Chaque fois qu’arrive le camion, avec sa foule en transe, je me projette à Brooklyn, le jour de la Labor Day Parade. Je suis sagement installée sur Eastern Parkway, à regarder passer les formations en compétition et leurs amis dans un tournoiement de paillettes et de plumes … des coquines, comme Rihanna au Crop Over de la Barbade, secouent leur popotin allègrement sur les camions (mais on disait plutôt « wining » que « twerking » dans les années 90) et une chanson de 1998 me revient, « Faluma »* de la belle Alison Hinds du groupe Square One … Faluma ding ding ding … Nyama lama ding … Bocaweh genaaa … Capasiah genaa … Dans la maison de Crown Heights, des mains expertes ont confectionné toute la nuit du jerk chicken, du macaroni and cheese, du rice and peas, du curry goat, du pig tail stew. Mama yeah yeah … Duna mama yea yea … Duna capasakeeya…Bacawehfi na yea yea duna. Ma belle-mère m’aura interdit de me joindre à la foule dense et effrénée de peur qu’elle ne m’avale à jamais, en regardant partir sa fille et ses copines avec un mélange de fierté, de désapprobation, de résignation et d’inquiétude … Hey Hey ! Faluma ! Mon beau-père aura été à la première heure au mystérieux et sombre J’ouvert (qui viendrait du français « jour ouvert »), un défilé plus sobre, rythmé par des percussions, où des personnages recouverts de peinture noire, d’huile, de poudres colorées, arborant parfois des cornes ou des chaînes et appelés Jabs Jabs, reproduisent des rituels anciens remontant à la fin de l’esclavage, conjurent l’obscurité, la peur, la cruauté des maîtres et célèbrent la force des racines …A woman a woman ! Bababa ! A matie a matie …Bababa … Let me see dem hands!

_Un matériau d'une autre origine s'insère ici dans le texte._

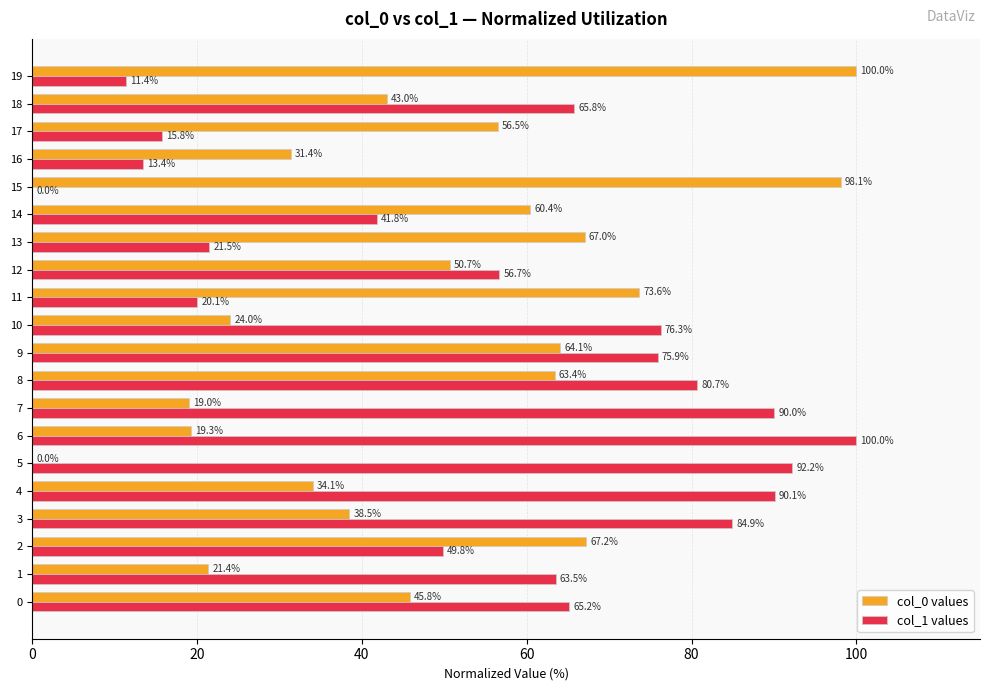

What is the highest value of the col_0 values series?

100.0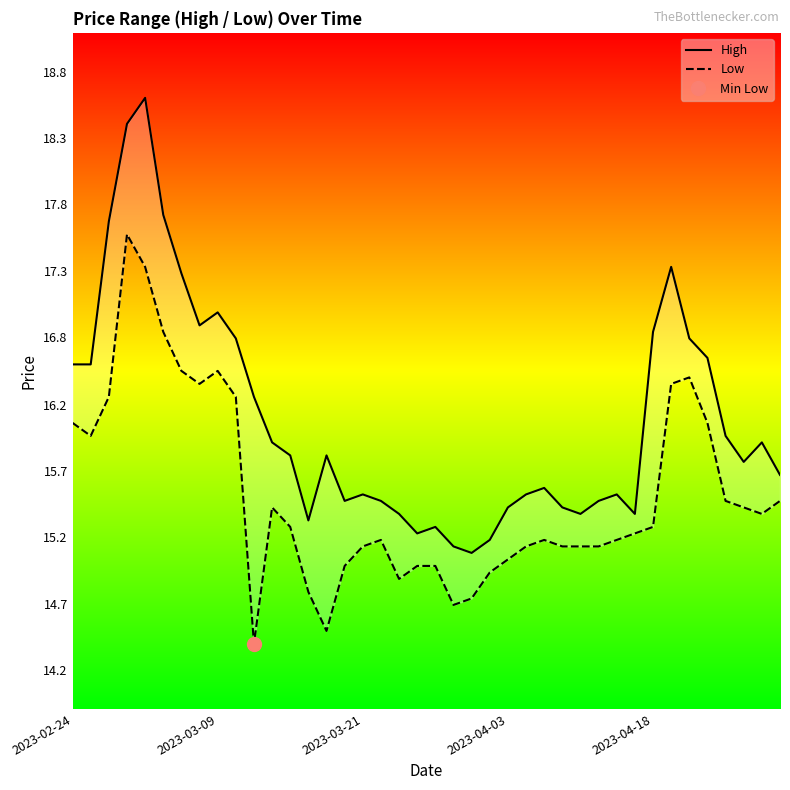

True or false: High and Low intersect in this chart.

False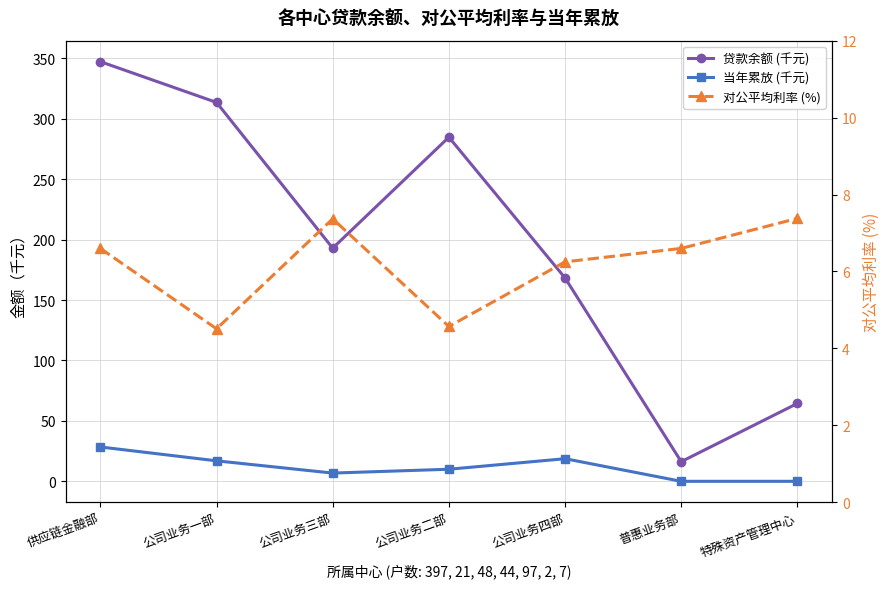

Is this an area chart (filled region under the line)?

No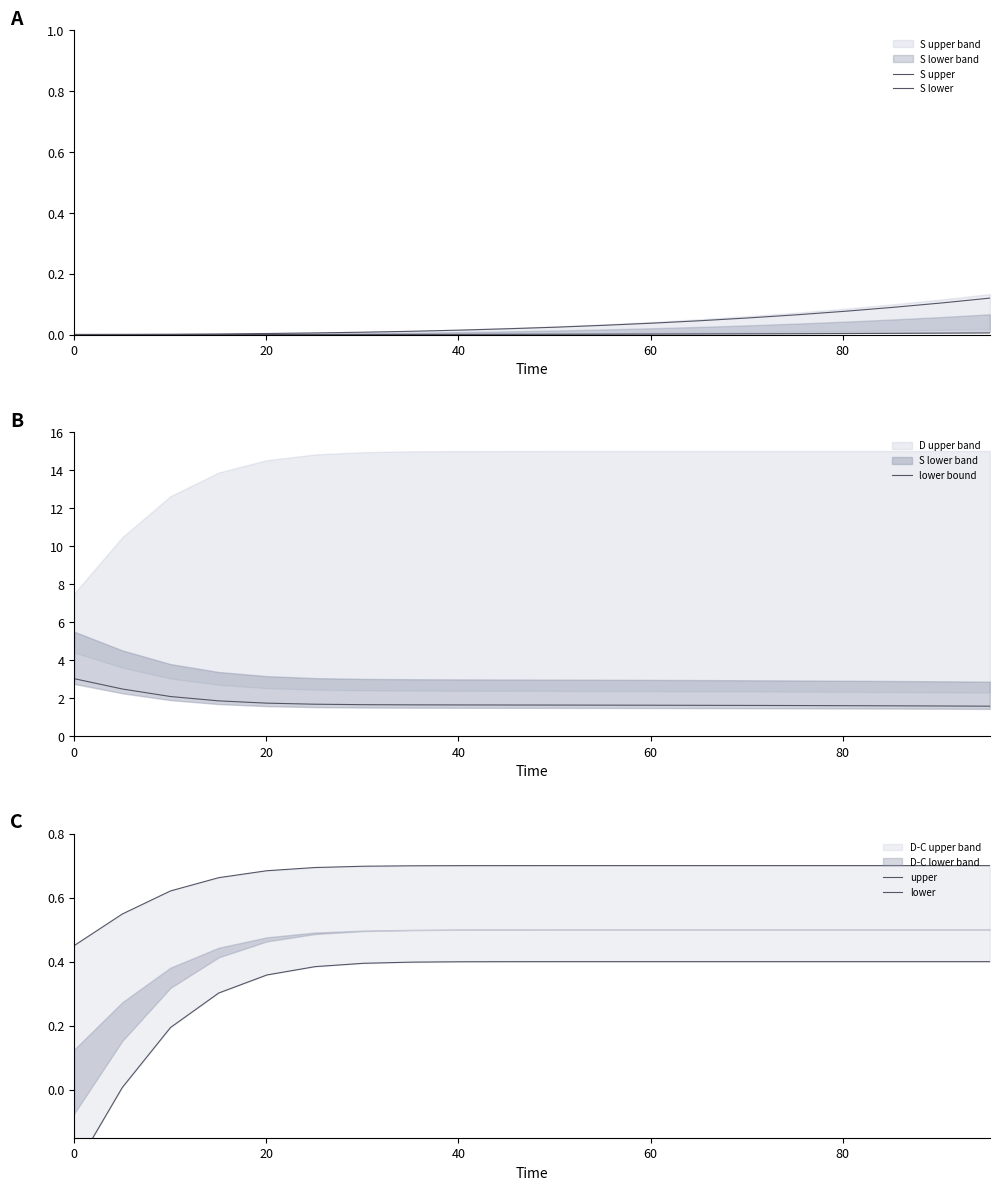

Rank the series by their maximum value, from lowest to highest.

S lower, S upper, lower, upper, lower bound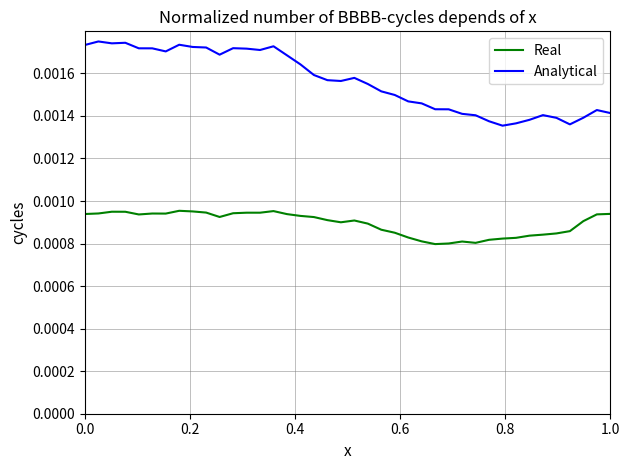

How many series are shown in this chart?

2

… mais le souvenir s’efface, je suis de retour à Bordeaux, la foule se disperse place Pey-Berland, les costumes se mélangent, les chars se sont rangés les uns derrière les autres. Il faudra attendre une année mais sans crainte de voir le carnaval disparaître. En effet, le Carnaval des 2 Rives est inscrit à l’Inventaire national du Patrimoine culturel immatériel de l’UNESCO au titre des pratiques sociales et festives.
*Ce morceau reprend une chanson en langue saramaca du groupe Ai Sa Si du Suriname, aux sonorités plus complexes. Les deux versions sont disponibles sur Internet.